Raw data section start

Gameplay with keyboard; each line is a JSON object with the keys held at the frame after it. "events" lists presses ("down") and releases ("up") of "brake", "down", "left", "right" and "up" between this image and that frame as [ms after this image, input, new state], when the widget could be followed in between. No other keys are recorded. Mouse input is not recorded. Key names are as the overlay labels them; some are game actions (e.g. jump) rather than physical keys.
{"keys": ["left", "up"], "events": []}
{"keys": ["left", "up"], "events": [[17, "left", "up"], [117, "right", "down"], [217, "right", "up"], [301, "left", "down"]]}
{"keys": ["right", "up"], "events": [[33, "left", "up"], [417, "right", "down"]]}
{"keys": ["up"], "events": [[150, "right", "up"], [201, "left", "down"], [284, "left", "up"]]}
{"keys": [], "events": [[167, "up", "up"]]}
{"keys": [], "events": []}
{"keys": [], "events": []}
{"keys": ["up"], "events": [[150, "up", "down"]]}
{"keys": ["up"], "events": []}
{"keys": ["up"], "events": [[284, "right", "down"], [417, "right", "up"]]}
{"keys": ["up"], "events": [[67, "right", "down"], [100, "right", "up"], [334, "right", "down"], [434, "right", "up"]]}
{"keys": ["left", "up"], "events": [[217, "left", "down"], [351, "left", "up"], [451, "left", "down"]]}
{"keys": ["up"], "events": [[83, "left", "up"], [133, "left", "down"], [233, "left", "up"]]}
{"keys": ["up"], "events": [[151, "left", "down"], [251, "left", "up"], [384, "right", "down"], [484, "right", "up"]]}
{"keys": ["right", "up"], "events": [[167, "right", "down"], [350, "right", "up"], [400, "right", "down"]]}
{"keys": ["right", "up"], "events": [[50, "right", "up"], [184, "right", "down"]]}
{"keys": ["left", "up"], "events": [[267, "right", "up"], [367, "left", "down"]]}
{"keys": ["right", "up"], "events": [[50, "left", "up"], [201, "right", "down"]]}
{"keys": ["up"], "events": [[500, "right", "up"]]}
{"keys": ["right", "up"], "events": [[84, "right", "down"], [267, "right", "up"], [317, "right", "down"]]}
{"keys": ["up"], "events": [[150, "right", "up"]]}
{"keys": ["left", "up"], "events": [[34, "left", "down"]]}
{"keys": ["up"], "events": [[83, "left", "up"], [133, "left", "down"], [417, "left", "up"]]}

Raw data section end

Looking at the data above, show all lines where the word "left" occurs.

Gameplay with keyboard; each line is a JSON object with the keys held at the frame after it. "events" lists presses ("down") and releases ("up") of "brake", "down", "left", "right" and "up" between this image and that frame as [ms after this image, input, new state], when the widget could be followed in between. No other keys are recorded. Mouse input is not recorded. Key names are as the overlay labels them; some are game actions (e.g. jump) rather than physical keys.
{"keys": ["left", "up"], "events": []}
{"keys": ["left", "up"], "events": [[17, "left", "up"], [117, "right", "down"], [217, "right", "up"], [301, "left", "down"]]}
{"keys": ["right", "up"], "events": [[33, "left", "up"], [417, "right", "down"]]}
{"keys": ["up"], "events": [[150, "right", "up"], [201, "left", "down"], [284, "left", "up"]]}
{"keys": ["left", "up"], "events": [[217, "left", "down"], [351, "left", "up"], [451, "left", "down"]]}
{"keys": ["up"], "events": [[83, "left", "up"], [133, "left", "down"], [233, "left", "up"]]}
{"keys": ["up"], "events": [[151, "left", "down"], [251, "left", "up"], [384, "right", "down"], [484, "right", "up"]]}
{"keys": ["left", "up"], "events": [[267, "right", "up"], [367, "left", "down"]]}
{"keys": ["right", "up"], "events": [[50, "left", "up"], [201, "right", "down"]]}
{"keys": ["left", "up"], "events": [[34, "left", "down"]]}
{"keys": ["up"], "events": [[83, "left", "up"], [133, "left", "down"], [417, "left", "up"]]}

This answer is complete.